# TASK DIRECTIONS
Repeat the lines of the data exactly and exclude any picture among them.

# Saved data entries

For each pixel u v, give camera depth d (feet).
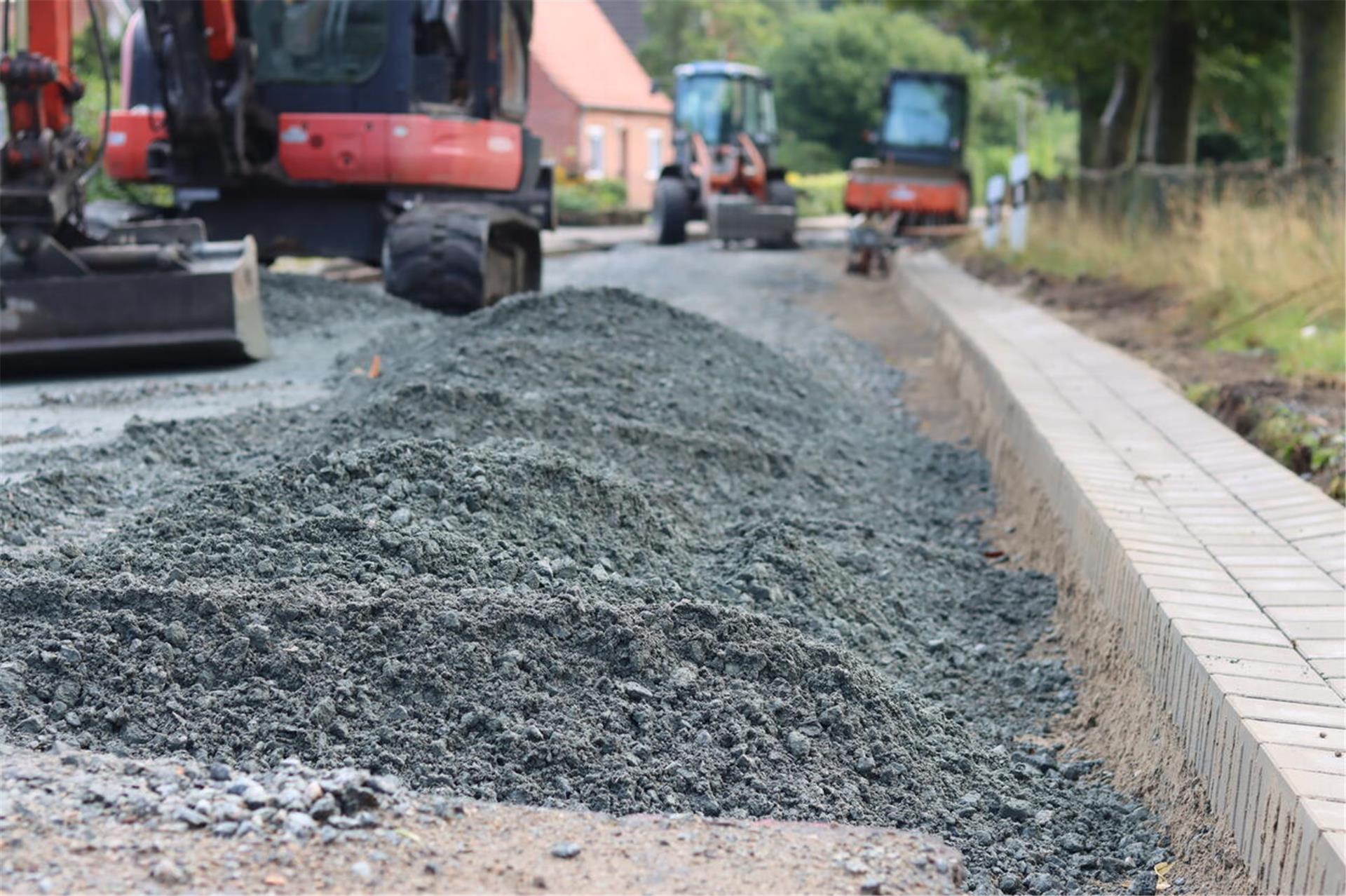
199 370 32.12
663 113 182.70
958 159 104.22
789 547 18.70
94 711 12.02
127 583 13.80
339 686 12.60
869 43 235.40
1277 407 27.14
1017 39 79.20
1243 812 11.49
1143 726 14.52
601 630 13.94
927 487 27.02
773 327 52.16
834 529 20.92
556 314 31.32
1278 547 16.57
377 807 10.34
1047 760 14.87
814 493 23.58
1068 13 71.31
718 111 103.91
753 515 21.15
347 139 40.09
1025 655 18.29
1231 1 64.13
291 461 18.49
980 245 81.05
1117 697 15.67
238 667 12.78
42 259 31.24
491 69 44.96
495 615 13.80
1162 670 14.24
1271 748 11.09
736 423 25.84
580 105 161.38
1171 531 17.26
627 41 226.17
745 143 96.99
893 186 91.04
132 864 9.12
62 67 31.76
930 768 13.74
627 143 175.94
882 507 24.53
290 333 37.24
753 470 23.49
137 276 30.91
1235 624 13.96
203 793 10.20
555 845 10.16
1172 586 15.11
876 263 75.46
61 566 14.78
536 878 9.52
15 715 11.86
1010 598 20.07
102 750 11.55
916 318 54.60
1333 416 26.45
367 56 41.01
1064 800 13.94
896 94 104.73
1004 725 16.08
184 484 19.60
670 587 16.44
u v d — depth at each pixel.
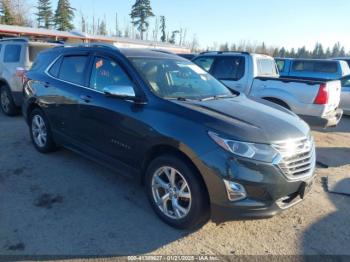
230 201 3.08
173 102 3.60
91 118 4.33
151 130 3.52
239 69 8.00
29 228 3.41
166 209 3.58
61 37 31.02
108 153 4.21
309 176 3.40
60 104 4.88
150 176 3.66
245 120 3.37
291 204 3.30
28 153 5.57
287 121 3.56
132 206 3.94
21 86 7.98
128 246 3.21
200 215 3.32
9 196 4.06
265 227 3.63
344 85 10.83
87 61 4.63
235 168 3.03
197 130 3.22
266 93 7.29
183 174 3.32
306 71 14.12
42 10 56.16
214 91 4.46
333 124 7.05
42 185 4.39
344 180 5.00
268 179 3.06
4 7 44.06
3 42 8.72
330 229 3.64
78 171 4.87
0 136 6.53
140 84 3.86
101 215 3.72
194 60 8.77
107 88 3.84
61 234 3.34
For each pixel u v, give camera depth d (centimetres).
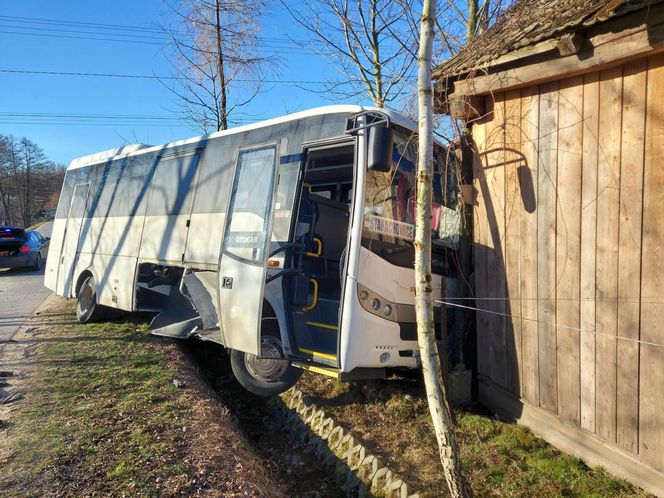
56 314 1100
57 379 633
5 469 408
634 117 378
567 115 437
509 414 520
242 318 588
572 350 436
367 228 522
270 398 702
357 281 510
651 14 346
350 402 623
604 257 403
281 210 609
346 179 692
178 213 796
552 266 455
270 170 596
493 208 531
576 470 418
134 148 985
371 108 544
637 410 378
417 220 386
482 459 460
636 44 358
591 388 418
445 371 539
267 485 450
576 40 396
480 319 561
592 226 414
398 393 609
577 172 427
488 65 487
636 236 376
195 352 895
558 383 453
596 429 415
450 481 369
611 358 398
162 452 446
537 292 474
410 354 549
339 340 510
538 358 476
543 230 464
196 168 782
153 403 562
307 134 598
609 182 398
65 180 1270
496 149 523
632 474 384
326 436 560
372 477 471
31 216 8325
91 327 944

# TASK RESULT
For each pixel u v, give camera depth d (feet).
199 370 32.12
663 113 182.70
958 159 104.22
789 547 18.70
94 711 12.02
127 583 13.80
339 686 12.60
869 43 235.40
1277 407 27.14
1017 39 79.20
1243 812 11.49
1143 726 14.52
601 630 13.94
927 487 27.02
773 327 52.16
834 529 20.92
556 314 31.32
1278 547 16.57
377 807 10.34
1047 760 14.87
814 493 23.58
1068 13 71.31
718 111 103.91
753 515 21.15
347 139 40.09
1025 655 18.29
1231 1 64.13
291 461 18.49
980 245 81.05
1117 697 15.67
238 667 12.78
42 259 31.24
491 69 44.96
495 615 13.80
1162 670 14.24
1271 748 11.09
736 423 25.84
580 105 161.38
1171 531 17.26
627 41 226.17
745 143 96.99
893 186 91.04
132 864 9.12
62 67 31.76
930 768 13.74
627 143 175.94
882 507 24.53
290 333 37.24
753 470 23.49
137 276 30.91
1235 624 13.96
203 793 10.20
555 845 10.16
1172 586 15.11
876 263 75.46
61 566 14.78
536 878 9.52
15 715 11.86
1010 598 20.07
102 750 11.55
916 318 54.60
1333 416 26.45
367 56 41.01
1064 800 13.94
896 94 104.73
1004 725 16.08
184 484 19.60
670 587 16.44
u v d — depth at each pixel.
230 201 3.08
173 102 3.60
91 118 4.33
151 130 3.52
239 69 8.00
29 228 3.41
166 209 3.58
61 37 31.02
108 153 4.21
309 176 3.40
60 104 4.88
150 176 3.66
245 120 3.37
291 204 3.30
28 153 5.57
287 121 3.56
132 206 3.94
21 86 7.98
128 246 3.21
200 215 3.32
9 196 4.06
265 227 3.63
344 85 10.83
87 61 4.63
235 168 3.03
197 130 3.22
266 93 7.29
183 174 3.32
306 71 14.12
42 10 56.16
214 91 4.46
333 124 7.05
42 185 4.39
344 180 5.00
268 179 3.06
4 7 44.06
3 42 8.72
330 229 3.64
78 171 4.87
0 136 6.53
140 84 3.86
101 215 3.72
194 60 8.77
107 88 3.84
61 234 3.34
For each pixel u v, give camera depth d (centimetres).
56 314 1100
57 379 633
5 469 408
634 117 378
567 115 437
509 414 520
242 318 588
572 350 436
367 228 522
270 398 702
357 281 510
651 14 346
350 402 623
604 257 403
281 210 609
346 179 692
178 213 796
552 266 455
270 170 596
493 208 531
576 470 418
134 148 985
371 108 544
637 410 378
417 220 386
482 459 460
636 44 358
591 388 418
445 371 539
267 485 450
576 40 396
480 319 561
592 226 414
398 393 609
577 172 427
488 65 487
636 236 376
195 352 895
558 383 453
596 429 415
450 481 369
611 358 398
162 452 446
537 292 474
410 354 549
339 340 510
538 358 476
543 230 464
196 168 782
153 403 562
307 134 598
609 182 398
65 180 1270
496 149 523
632 474 384
326 436 560
372 477 471
31 216 8325
91 327 944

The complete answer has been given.